**Passage for review**
┄┄┄┄┄┄┄┄┄┄┄┄┄┄┄┄┄┄┄┄
To support these workloads efficiently, large technology companies have
built multi-tenant GPU clusters that facilitate resource sharing and
minimize waste. However, achieving resource efficiency in such clusters
presents significant challenges, particularly due to GPU resource
fragmentation. This dissertation tackles the problem of GPU resource
fragmentation from multiple perspectives, addressing key issues such as
resource underutilization due to overestimation, stranded resources due to
shortages in other dimensions, and inefficiencies due to resource
mismatches.
To address internal fragmentation caused by overprovisioning, this
dissertation introduces Morphling, a fast and near-optimal
auto-configuration framework for tuning hardware and runtime parameters
(e.g., GPU type, GPU memory, batch size). Morphling employs an offline
meta-model to capture general performance trends across configurations and
adapts this model to new inference services with minimal sampling. Morphling
effectively reduces overestimation by enabling precise, service-specific
resource allocation.
┄┄┄┄┄┄┄┄┄┄┄┄┄┄┄┄┄┄┄┄
**Prompt 1**
In the GPU fragmentation passage, rewrite everything from "To support these" down to "mismatches.", changing "dissertation" to "thesis".
**Prompt 2**
According to the GPU fragmentation passage, what does Morphling's offline meta-model capture?
The lines that come after this are separate material, unconnected to the GPU fragmentation passage.

**Recorded data**
┄┄┄┄┄┄┄┄┄┄┄┄┄┄┄┄┄┄┄┄
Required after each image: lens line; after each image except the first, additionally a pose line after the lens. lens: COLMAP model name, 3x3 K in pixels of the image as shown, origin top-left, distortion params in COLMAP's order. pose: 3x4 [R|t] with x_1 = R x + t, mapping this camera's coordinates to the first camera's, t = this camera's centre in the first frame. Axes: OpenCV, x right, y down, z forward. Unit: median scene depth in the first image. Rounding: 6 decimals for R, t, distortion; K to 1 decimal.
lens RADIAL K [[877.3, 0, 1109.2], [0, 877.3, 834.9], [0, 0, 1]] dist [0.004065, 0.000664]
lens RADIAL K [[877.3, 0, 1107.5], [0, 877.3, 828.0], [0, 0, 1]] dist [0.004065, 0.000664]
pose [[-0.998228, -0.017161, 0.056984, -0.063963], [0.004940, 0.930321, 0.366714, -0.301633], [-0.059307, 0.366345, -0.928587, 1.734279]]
┄┄┄┄┄┄┄┄┄┄┄┄┄┄┄┄┄┄┄┄
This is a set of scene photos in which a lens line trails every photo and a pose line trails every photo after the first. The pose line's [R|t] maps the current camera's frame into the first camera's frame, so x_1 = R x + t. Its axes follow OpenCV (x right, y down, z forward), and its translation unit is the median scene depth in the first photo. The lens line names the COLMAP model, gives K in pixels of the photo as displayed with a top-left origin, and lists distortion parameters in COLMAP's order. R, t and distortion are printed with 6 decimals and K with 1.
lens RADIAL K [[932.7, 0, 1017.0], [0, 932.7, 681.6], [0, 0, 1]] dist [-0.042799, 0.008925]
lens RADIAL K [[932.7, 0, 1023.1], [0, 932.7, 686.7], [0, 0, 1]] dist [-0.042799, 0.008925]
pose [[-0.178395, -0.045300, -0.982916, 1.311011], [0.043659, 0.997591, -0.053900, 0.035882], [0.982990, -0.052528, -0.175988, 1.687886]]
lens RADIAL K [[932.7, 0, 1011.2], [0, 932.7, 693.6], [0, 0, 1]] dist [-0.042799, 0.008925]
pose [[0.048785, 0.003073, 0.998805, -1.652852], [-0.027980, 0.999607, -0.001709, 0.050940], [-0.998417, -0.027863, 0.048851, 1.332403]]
┄┄┄┄┄┄┄┄┄┄┄┄┄┄┄┄┄┄┄┄
**Task output 1**
To support these workloads efficiently, large technology companies have
built multi-tenant GPU clusters that facilitate resource sharing and
minimize waste. However, achieving resource efficiency in such clusters
presents significant challenges, particularly due to GPU resource
fragmentation. This thesis tackles the problem of GPU resource
fragmentation from multiple perspectives, addressing key issues such as
resource underutilization due to overestimation, stranded resources due to
shortages in other dimensions, and inefficiencies due to resource
mismatches.

**Task output 2**
General performance trends across configurations.